To correct for any other sampling method, the weight variable adjusts for the differing probabilities that cases have of being selected in a sample. In other words, cases don't all have an equal probability of being selected, i.e., not every case has a weight of 1. Using the weight variable permits making generalizations to the population from which the sample was drawn.
This can cause problems for analysts who want to perform traditional inferential statistical tests. Large N's (anything over a few hundred) will generate significant test results by the very nature of inferential statistics. One way to compensate for the scale of the weight variables used by Statistics Canada is to re-base the weight variable to the sample size.
The following SPSS code re-bases the weight variable for the Alberta
sub-sample of the 1991 individual PUMF.
compute wt=weightp*(75506/2516864).
weight by wt.
The re-basing is the result of dividing 75,506 (the sample N for Albertans
in the PUMF) by 2,516,864 (the population estimate of Alberta using the
weight variable provided with the PUMF.) The new weight (wt) now has a
sample N of 75,506 (which still is HUGE by inferential statistics standards.)An SPSS job was run to determine the two numbers used in the re-basing. This must be done before the new weight variable can be created. Below is the SPSS setup to do this. See if you can find the numbers from the output below.
> get file='/afs/ualberta.ca/dept/business/data/census91/census91ind.syst
> keep=provp sexp marstlp totincp weightp.
> select if provp eq 48.
> frequencies variables=sexp.
SEXP Sex
Valid Cum
Value Label Value Frequency Percent Percent Percent
Female 1 37617 49.8 49.8 49.8
Male 2 37889 50.2 50.2 100.0
------- ------- -------
Total 75506 100.0 100.0
Valid cases 75506 Missing cases 0
> weight by weightp.
> frequencies variables=sexp.
SEXP Sex
Valid Cum
Value Label Value Frequency Percent Percent Percent
Female 1 1253899 49.8 49.8 49.8
Male 2 1262965 50.2 50.2 100.0
------- ------- -------
Total 2516864 100.0 100.0
Valid cases 2516864 Missing cases 0
DVCURMS2 RESPONDENT'S CURRENT LEGAL MARITAL STATUSThe total number of cases in the raw data file is 13,495. There are exactly 6,759 cases with the value 1 (i.e., married) for the variable DVCURMS2 in this file, 1,500 for widowed, 528 for married but separated, etc. But as raw frequencies, they do not adjust for the sampling method and cannot be used to generalize to the Canadian population.

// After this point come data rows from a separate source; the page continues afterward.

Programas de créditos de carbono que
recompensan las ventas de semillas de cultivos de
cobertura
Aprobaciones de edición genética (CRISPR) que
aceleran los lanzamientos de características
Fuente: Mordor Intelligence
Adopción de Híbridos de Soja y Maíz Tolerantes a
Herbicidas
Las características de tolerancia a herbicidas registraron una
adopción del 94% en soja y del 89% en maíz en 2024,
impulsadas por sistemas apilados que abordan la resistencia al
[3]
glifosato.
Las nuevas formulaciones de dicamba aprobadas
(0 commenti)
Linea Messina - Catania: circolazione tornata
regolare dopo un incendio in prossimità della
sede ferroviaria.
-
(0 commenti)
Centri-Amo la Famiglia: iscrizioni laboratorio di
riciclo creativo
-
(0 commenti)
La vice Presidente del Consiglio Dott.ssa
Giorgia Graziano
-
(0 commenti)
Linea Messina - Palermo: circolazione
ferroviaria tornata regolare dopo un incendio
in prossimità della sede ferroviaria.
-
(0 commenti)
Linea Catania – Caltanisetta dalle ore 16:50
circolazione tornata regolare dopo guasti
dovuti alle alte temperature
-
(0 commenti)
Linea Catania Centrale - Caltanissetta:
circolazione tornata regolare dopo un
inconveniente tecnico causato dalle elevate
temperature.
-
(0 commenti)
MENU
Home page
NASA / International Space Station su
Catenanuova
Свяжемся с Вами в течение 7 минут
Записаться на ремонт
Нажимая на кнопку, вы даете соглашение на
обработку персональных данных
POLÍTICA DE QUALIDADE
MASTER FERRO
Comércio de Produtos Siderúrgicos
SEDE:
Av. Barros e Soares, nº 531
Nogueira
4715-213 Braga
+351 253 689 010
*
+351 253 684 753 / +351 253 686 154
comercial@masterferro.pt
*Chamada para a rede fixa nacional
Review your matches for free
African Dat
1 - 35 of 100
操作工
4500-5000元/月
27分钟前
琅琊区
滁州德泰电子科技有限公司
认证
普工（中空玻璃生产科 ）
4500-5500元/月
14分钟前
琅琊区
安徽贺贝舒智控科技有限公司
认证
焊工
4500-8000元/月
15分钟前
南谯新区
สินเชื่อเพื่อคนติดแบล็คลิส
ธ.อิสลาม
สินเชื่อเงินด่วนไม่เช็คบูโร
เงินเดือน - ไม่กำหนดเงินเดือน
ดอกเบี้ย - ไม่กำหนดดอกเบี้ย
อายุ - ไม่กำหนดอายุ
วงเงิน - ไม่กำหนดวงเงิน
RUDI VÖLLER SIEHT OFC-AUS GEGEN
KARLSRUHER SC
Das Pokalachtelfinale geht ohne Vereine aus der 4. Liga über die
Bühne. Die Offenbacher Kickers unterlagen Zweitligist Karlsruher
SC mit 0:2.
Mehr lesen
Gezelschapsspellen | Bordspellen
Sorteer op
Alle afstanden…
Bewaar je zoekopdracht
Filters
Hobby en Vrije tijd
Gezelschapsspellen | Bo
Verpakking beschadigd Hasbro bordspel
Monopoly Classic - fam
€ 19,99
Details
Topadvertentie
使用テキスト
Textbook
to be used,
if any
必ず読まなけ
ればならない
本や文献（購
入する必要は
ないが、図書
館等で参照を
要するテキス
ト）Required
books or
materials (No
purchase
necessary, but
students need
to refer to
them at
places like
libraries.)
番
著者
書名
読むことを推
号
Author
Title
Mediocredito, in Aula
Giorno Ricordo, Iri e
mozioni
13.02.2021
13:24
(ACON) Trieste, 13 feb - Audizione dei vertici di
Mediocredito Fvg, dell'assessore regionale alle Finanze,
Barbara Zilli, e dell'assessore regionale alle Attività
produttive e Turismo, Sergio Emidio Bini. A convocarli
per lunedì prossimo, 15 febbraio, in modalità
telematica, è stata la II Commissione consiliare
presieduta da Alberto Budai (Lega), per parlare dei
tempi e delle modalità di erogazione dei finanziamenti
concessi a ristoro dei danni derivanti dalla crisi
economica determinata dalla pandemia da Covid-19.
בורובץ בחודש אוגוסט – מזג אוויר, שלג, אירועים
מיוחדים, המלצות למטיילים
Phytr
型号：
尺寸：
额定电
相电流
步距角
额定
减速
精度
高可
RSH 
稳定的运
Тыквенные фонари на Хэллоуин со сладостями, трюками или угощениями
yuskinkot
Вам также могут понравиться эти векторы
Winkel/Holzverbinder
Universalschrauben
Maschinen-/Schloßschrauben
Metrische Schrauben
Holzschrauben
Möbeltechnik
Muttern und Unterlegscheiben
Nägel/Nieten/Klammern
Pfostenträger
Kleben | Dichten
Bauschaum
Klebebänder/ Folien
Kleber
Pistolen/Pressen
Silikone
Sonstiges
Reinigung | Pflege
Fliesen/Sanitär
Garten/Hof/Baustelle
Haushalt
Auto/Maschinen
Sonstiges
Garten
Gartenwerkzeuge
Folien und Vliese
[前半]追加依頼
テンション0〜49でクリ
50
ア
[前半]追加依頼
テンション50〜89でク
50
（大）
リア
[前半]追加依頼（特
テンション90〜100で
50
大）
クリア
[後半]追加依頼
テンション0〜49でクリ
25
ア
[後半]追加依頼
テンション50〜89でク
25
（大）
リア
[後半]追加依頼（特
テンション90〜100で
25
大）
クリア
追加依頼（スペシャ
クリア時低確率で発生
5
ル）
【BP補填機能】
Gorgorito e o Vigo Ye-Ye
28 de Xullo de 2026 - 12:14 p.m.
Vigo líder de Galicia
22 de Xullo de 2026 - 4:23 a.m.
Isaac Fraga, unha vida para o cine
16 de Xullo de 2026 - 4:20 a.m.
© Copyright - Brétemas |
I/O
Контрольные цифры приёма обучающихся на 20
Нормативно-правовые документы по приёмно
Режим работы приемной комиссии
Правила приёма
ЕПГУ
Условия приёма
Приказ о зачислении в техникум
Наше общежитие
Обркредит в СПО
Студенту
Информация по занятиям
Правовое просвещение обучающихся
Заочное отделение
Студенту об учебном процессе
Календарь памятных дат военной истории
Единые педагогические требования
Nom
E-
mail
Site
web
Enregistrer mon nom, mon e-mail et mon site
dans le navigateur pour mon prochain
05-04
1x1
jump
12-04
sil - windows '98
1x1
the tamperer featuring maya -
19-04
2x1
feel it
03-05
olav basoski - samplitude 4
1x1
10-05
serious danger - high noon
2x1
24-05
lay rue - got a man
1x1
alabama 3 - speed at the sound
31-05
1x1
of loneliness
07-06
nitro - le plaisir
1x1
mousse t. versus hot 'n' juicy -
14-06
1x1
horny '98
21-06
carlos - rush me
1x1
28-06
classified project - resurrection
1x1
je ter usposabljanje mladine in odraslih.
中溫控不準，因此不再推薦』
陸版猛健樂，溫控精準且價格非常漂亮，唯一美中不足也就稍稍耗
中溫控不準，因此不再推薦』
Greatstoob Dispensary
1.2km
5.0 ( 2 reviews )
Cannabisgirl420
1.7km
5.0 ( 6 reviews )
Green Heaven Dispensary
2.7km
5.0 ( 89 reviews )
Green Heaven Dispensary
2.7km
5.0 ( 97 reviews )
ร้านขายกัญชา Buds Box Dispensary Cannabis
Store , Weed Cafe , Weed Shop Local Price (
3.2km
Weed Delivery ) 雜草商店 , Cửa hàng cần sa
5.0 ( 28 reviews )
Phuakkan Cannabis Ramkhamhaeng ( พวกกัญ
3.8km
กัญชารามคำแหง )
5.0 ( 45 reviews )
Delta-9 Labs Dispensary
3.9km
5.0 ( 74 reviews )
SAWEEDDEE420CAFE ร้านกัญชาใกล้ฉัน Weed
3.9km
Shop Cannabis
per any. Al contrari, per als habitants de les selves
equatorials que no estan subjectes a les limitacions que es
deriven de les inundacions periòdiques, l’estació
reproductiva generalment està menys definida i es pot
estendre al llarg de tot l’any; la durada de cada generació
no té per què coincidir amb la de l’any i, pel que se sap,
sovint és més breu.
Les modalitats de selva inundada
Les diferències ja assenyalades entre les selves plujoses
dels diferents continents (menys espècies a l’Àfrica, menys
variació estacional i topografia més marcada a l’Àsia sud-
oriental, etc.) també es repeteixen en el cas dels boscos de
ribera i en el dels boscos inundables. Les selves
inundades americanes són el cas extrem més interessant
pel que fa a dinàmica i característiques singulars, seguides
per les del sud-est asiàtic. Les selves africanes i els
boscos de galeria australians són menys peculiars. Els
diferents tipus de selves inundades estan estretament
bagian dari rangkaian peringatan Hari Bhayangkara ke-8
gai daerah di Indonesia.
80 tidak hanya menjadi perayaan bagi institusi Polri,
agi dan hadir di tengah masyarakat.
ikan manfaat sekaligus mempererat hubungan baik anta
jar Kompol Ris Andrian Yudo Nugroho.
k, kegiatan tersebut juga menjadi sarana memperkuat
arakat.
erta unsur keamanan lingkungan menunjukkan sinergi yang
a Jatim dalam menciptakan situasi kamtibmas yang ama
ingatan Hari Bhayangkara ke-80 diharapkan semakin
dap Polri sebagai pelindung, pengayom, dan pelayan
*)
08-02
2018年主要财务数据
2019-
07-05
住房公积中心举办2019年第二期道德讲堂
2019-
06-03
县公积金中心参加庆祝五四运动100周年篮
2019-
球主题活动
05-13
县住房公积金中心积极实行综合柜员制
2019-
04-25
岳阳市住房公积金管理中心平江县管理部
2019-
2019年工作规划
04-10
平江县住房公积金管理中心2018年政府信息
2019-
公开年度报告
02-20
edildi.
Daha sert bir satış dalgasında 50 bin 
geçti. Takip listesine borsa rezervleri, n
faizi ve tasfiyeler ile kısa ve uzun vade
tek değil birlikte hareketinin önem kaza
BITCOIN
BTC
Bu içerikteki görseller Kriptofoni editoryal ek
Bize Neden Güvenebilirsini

[ unweight ] [ weighted 1 ] [ weighted 2 ]
Value Label Value Freq. % Freq. % Freq. %
MARRIED 1 6759 50.1 11277210 54.9 7414 54.9
WIDOWED 2 1500 11.1 1124533 5.5 739 5.5
MARRIED BUT SEPARATE 3 528 3.9 598178 2.9 393 2.9
DIVORCED 4 975 7.2 1281271 6.2 842 6.2
SINGLE 5 3622 26.8 6124539 29.8 4027 29.8
NOT STATED 9 111 .8 119830 .6 79 .6
------- ----- -------- ----- ----- -----
Total 13495 100.0 20525561 100.0 13495 100.0
The middle figures for WEIGHTED 1 are based on applying the weight variable contained in the GSS 91 file, namely, FWGHT. Notice two things about applying the weight variable. First, the total N becomes 20,525,561 or the total number of Canadians in 1991 who were 18 years of age or older. Secondly, notice that the percentages differ between the unweighted and weighted distributions. This is due to the adjustment for the sampling methodology. When sampling, STC oversampled widows and divorced to ensure capturing people in these categories in the study. The weight variable corrects for this bias. Thus, 54.9% of Canadians in 1991 were married (not 50.1% as reflected in the unweighted frequency distribution.)
Finally, the re-based weight variable returns the overall N to 13,495 (i.e., the size of the sample.) Notice however, the percentages are maintained between STC's weight variables (FWGHT) and the re-based weight variable (WT). In other words, the weighted sample using WT corrects for the sampling method but also allows working with an N equal to the original sample size. The one advantage of working with the smaller N is that some researchers prefer using inferential statistical tests that simply have little meaning with the population N produced with the STC weight variable.
The bottom line: doing statistics without using one of the two weight variables produces biased results that prevents one from making generalizations to the full population. In other words, you need to apply a weight variable when doing statistical analysis with the 1991 GSS. Now, which weight variable? It doesn't really matter whether you use FWGHT or WT. Either corrects for the sampling methodology. The choice is more one of ease in working with statistical tests.